Air Force safety officials said the review identified several factors that require commanders’ continued focus. The Air Force disseminated the findings to the field and flying and maintenance leaders at every level are addressing the issues and using the findings to inform their decisions.
The review pointed to several potential safety risks: Stress posed by high operations tempos; a lack of time to properly focus on flying basics; mission activities and training; the pressure to accept risk; cultural tendencies to always execute the mission; decreased aircraft availability; and the potential for complacency during routine tasks.
"We're taking necessary steps to ensure our Airmen operate as safely as possible in an inherently dangerous business," Goldfein said.
Goldfein recounted a story from Operation Desert Storm in 1991 that he said helps calibrate his approach to training and safety.
“On my first combat mission in Desert Storm as a captain and F-16 flight commander, we crossed into enemy territory and the first thing we saw was anti-aircraft fire. Then we had a few surface-air-missiles launched at us. Then an F-15 shot down a MiG-29 and I watched it descend and hit the desert and explode,” he said.
“I’ll never forget that moment in combat. I realized that nothing I was seeing was new. It was the aircraft same formation, the same radio calls, the same threats, just real this time. I realized at that moment that I can do this. I had trained for it and it was just like Red Flag,” he said.
Whether flying fighters, bombers, tankers or engaged in high-tempo ground operations of weapons loading or aircraft maintenance, Goldfein said he wants all Airmen to train so realistically that their training, experience and discipline protects them and the mission in both peace and in combat.
With this mindset, Air Force leadership provided wing commanders with focus areas to facilitate safety review discussions. The review examined leadership and supervision engagements; training; mission planning, briefings and debriefings; risk management; flightline operations; experience in the force; and fundamental focus.
According to Maj. Gen. John Rauch, Jr., Air Force Chief of Safety and Commander of the Air Force Safety Center, the Air Force sought to help commanders identify gaps and seams in each focus area.

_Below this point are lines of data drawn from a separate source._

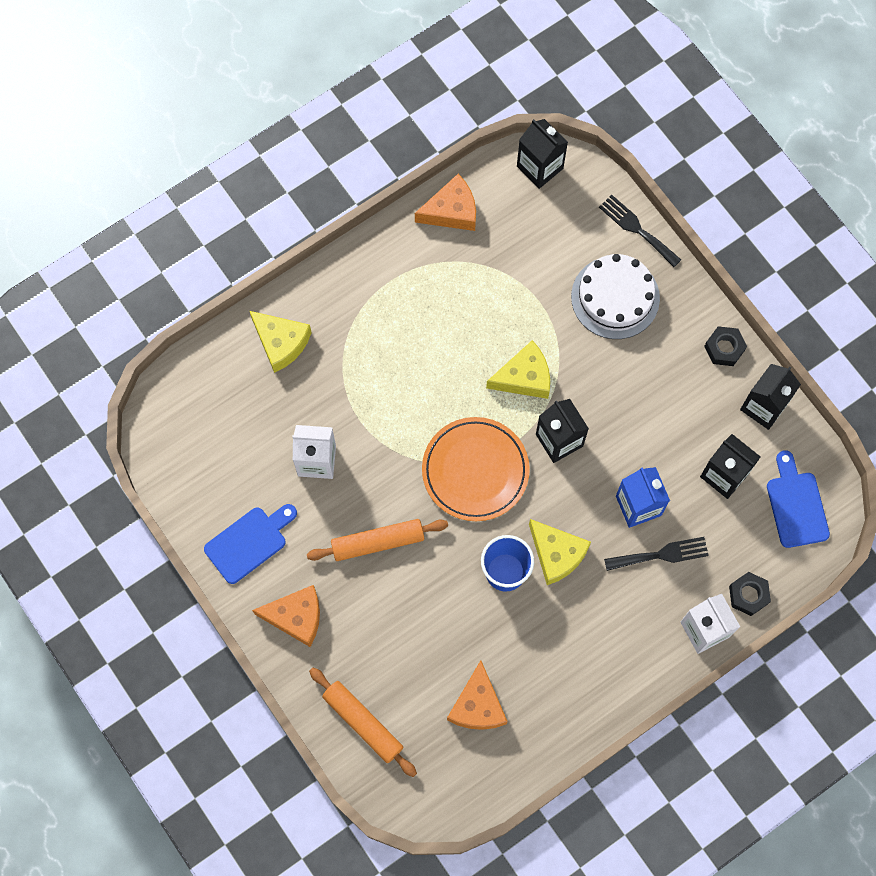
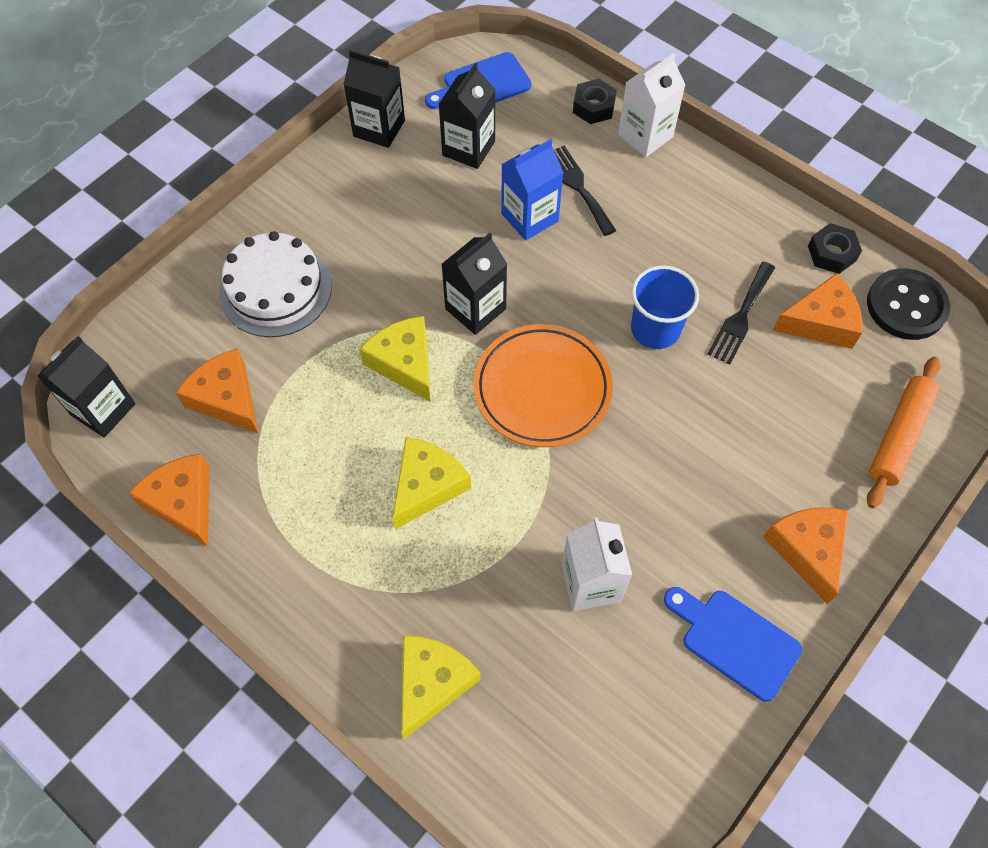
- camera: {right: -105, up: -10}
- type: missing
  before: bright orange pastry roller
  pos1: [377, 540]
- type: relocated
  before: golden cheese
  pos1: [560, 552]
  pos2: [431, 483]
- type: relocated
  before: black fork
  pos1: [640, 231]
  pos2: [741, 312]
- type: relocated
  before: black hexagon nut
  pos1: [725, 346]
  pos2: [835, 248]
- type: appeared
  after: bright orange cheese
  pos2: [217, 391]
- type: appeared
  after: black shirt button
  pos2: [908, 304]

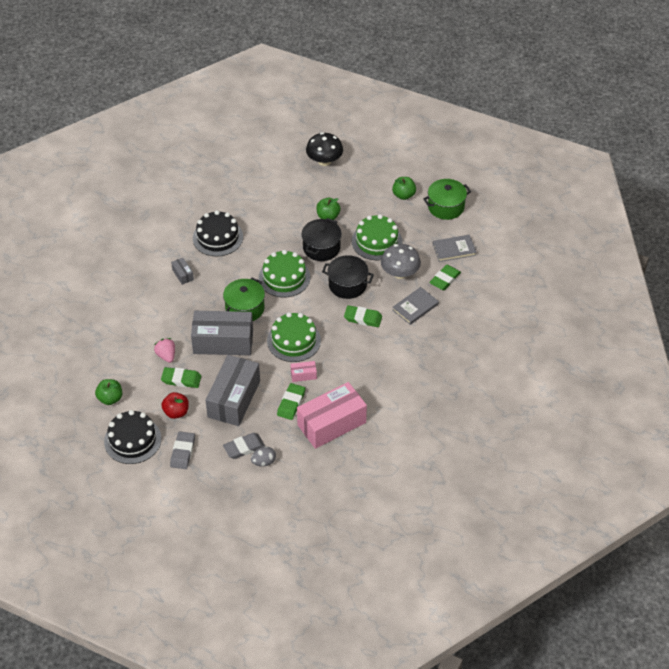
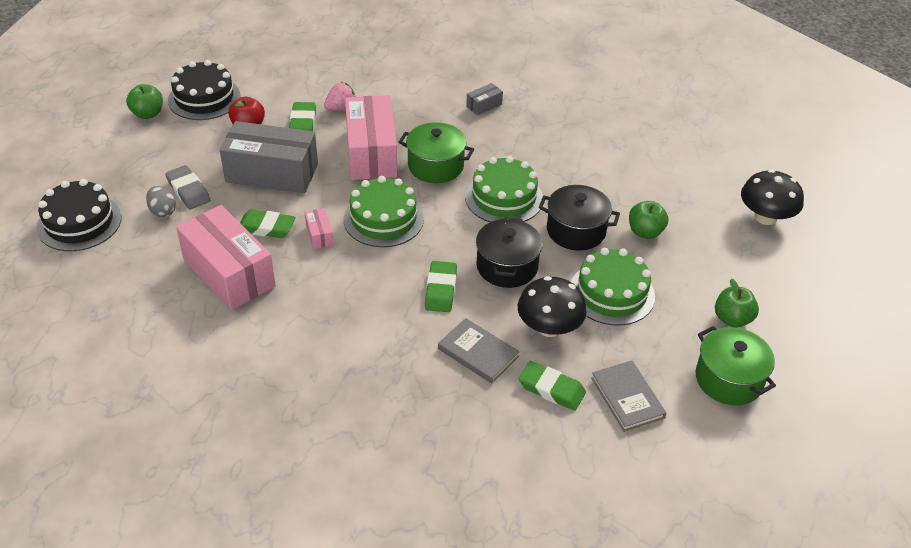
- camera: {right: 80, up: -5}
- type: relocated
  before: emerald toy apple
  pos1: [108, 392]
  pos2: [144, 101]
- type: missing
  before: gray eraser
  pos1: [182, 450]
- type: colour
  before: gray box
  after: rose-pink box
  pos1: [222, 333]
  pos2: [371, 137]
- type: relocated
  before: black gateau
  pos1: [218, 233]
  pos2: [79, 215]
- type: colour
  before: gray mushroom
  after: black mushroom
  pos1: [401, 261]
  pos2: [552, 306]

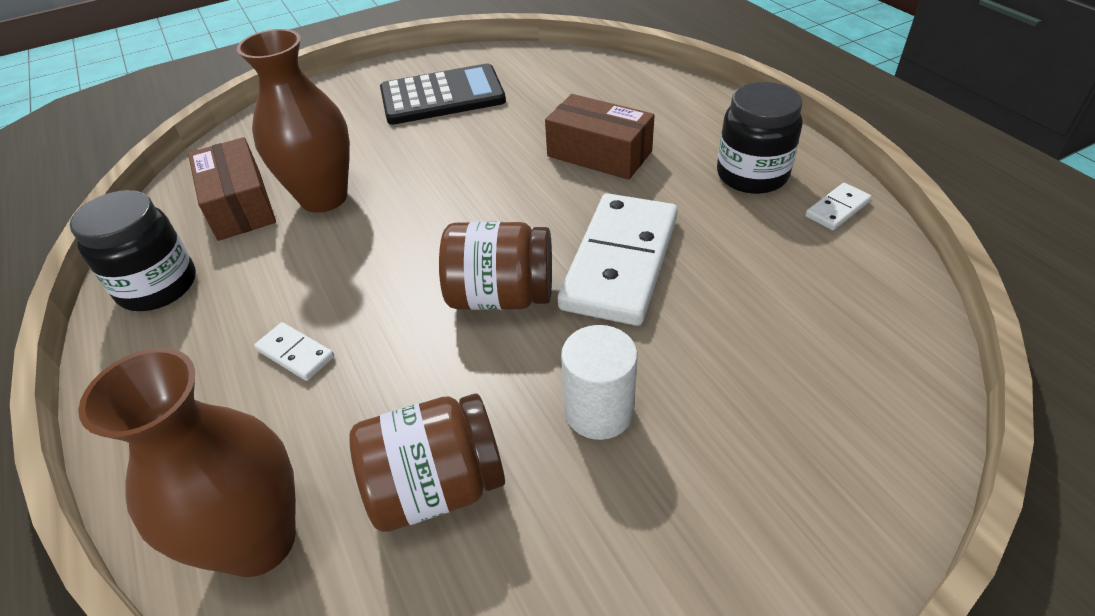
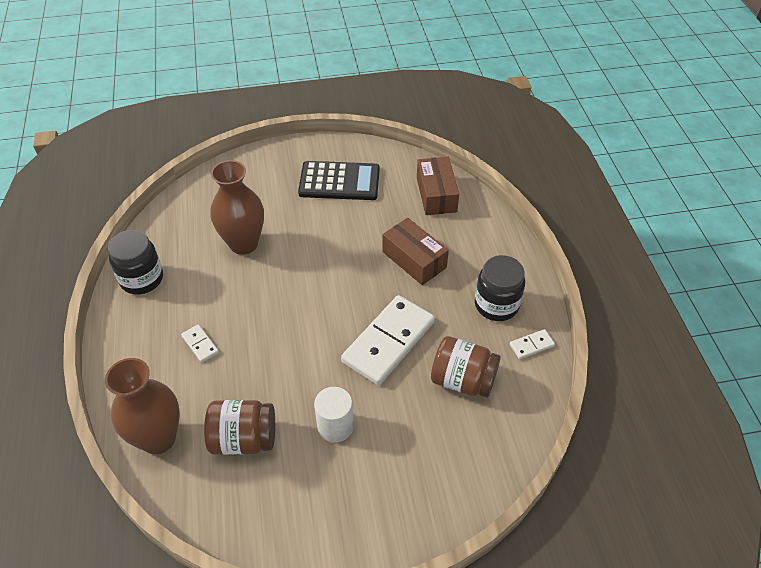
- camera: {right: 15, up: 5}
- type: relocated
  before: russet box
  pos1: [232, 189]
  pos2: [438, 186]
- type: relocated
  before: russet jar
  pos1: [495, 266]
  pos2: [466, 366]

Commanders then provided feedback through each major command, to ensure senior leaders were aware of concerns across the force.
The Air Force has already initiated efforts to address some of the concerns, to include adding support capabilities back into the squadron, reducing additional duties, enhancing information processes for aircrew mission planning, and reducing staff requirements.
"This review gave commanders the opportunity and time to focus on ensuring operations were safe by identifying hazards that could lead to mishaps," Rauch said. "Our commander-led forums identified our Airmen’s unique concerns.”
Safety statistics in the past decade show Air Force Class A and B aviation mishaps trended downward. However, the manned aviation mishap rate increased since the beginning of fiscal year 2018.
"So I want to train hard and I want commanders to push themselves and their Airmen to achieve high levels of readiness. Sometimes the right answer is knock it off ... sometimes it is push it up,” Goldfein said. “Confidence in the air, safety on the ground and in the air, its commander business,” he said.
He also said that anyone on the team, no matter the rank or experience, can make that safety call without fear of reprisal. The safety review reinforced that message and continued to help integrate safety into the Air Force culture.
This review is an example, Rauch said, of Airmen taking care of Airmen to ensure operational safety and operational effectiveness.